Stored data entries

▼▼▼

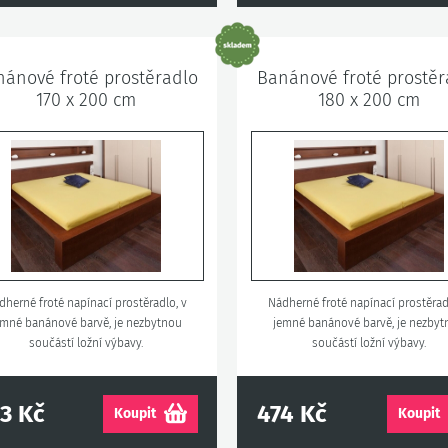
ánové froté prostěradlo
Banánové froté prostěr
170 x 200 cm
180 x 200 cm
dherné froté napínací prostěradlo, v
Nádherné froté napínací prostěrad
emné banánové barvě, je nezbytnou
jemné banánové barvě, je nezby
součástí ložní výbavy.
součástí ložní výbavy.
3 Kč
474 Kč
Koupit
Koupit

▲▲▲

YOUR ASSIGNMENT: Change every "Koupit" in the records to "Do košíku" and leave all other text as it is. Omit the pictures from your answer.

SOLVED EXERCISE:
ánové froté prostěradlo
Banánové froté prostěr
170 x 200 cm
180 x 200 cm
dherné froté napínací prostěradlo, v
Nádherné froté napínací prostěrad
emné banánové barvě, je nezbytnou
jemné banánové barvě, je nezby
součástí ložní výbavy.
součástí ložní výbavy.
3 Kč
474 Kč
Do košíku
Do košíku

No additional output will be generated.